We will then show how this technique easily generalizes to different and
important problems. We have adapted the algorithm to compute an
approximation to the point-set surface's Morse complex, a topological
concept that has many geometric applications. By examining the Morse
complex, we can for the first time perform quantitative comparisons
between different point set surface definitions. We will also show how
the same algorithm can be used for remeshing triangulated surfaces.
Because of the local nature of the technique, we can perform both
global and local remeshing, essential for many digital geometry
processing techniques. Finally, we will discuss some future work, related
to the underlying mathematics of the point-set surface definition and
its shortcomings.
- Wei Shao, New York University
Animating Autonomous Pedestrians
We address the difficult open problem of emulating the rich complexity of
real pedestrians in urban environments. Our artificial life approach
integrates motor, perceptual, behavioral, and cognitive components within
a model of pedestrians as individuals. Our comprehensive model features
innovations in these components, as well as in their combination, yielding
results of unprecedented fidelity and complexity for fully autonomous
multi-human simulation in a large urban environment. We represent the
environment using hierarchical data structures, which efficiently support
the perceptual queries of the autonomous pedestrians that drive their
behavioral responses and sustain their ability to plan their actions on
local and global scales.
- Peter Sibley, Brown University
Vector Field Isosurface-based Reconstruction from Oriented Points
Extrapolating missing and noisy sensor data, and integrating multiple scans are
challenging problems and active areas of research in the computer graphics and
vision communities. In this talk we consider the problem of reconstructing
implicit surfaces from oriented point clouds. We'll present some preliminary
results using a new and simple formulation for the surface reconstruction
problem. We'll also discuss some of the future directions we'd like to pursue in particular applications and acquisition methods.

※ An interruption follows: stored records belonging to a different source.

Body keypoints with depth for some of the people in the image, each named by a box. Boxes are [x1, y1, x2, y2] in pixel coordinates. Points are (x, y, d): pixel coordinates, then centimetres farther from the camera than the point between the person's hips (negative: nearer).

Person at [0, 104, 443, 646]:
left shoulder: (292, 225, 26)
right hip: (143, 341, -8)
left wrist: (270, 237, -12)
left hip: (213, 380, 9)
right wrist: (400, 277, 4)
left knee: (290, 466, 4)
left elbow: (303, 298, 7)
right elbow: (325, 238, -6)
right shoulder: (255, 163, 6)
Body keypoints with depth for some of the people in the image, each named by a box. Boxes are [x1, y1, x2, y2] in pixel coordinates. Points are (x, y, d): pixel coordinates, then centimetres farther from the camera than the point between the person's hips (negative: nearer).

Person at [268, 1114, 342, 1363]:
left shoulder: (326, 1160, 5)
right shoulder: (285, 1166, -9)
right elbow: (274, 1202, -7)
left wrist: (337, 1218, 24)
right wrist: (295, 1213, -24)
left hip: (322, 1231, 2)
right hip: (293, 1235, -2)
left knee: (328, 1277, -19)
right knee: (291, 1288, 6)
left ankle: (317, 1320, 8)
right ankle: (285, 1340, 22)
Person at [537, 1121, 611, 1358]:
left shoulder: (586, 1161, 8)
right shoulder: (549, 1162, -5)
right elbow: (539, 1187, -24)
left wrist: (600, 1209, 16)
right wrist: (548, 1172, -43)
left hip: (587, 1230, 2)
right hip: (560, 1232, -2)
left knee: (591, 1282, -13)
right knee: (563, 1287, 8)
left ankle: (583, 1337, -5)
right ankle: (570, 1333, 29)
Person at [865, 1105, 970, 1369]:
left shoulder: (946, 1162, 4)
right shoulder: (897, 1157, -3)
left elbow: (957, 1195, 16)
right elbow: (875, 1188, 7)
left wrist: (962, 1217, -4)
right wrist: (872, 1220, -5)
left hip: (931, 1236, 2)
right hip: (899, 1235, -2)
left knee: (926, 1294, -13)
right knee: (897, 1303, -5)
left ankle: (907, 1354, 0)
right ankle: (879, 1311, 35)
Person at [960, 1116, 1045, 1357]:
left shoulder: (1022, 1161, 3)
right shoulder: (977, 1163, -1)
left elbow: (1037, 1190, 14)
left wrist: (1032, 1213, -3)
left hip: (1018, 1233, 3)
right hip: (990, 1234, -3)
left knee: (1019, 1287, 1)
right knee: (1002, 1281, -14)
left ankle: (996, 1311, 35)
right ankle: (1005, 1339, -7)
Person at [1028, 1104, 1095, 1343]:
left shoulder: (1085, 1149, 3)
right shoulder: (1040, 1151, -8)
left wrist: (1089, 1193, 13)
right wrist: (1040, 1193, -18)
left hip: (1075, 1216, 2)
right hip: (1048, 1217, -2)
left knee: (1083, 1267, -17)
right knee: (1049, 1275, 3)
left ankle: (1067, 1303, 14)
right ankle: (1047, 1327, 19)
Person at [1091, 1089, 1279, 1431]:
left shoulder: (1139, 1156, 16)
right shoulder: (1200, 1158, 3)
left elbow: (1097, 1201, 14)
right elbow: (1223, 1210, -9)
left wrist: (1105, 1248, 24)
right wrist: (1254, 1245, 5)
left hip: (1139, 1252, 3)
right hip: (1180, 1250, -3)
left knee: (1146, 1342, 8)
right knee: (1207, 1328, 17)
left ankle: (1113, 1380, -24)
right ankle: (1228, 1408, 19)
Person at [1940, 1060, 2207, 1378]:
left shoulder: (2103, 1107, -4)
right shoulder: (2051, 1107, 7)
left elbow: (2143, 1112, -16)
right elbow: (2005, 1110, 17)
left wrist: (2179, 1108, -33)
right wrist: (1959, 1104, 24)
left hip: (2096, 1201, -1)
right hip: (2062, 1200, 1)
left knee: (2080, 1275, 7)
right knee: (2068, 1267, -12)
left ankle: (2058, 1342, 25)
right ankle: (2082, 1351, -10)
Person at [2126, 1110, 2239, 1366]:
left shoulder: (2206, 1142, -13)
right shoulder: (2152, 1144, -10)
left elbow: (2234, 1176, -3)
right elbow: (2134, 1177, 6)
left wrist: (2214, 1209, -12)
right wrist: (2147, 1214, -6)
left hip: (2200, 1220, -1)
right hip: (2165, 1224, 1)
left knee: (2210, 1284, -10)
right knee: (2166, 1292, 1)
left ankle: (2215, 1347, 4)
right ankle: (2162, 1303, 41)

- Lujin Wang, Stony Brook University
The Magic Volume Lens
In this talk, I will present our semantic zoom approach and volume lens
framework. The size and resolution of images and volume datasets in
science and medicine are increasing rapidly. A common deficiency of
discretized datasets is that detail beyond the resolution of the dataset
has been irrecoverably lost. We provide a method that generates the
missing detail from any available and plausible high-resolution data,
using constrained texture synthesis. Regular zooms become semantic zooms,
where each level of detail stems from a data source attuned to that
resolution. Another issue is that the amount of volume data that can be
viewed simultaneous is limited. Therefore, we propose a volume lens
framework, which is a focus+context technique that utilizes various
magnification lens rendering techniques to magnify the features of
interest, while compressing the remaining volume regions without clipping
them away completely. All our lenses are accelerated on the GPU. They
allow the user to interactively manage the available screen area,
dedicating more area to the more resolution-important features.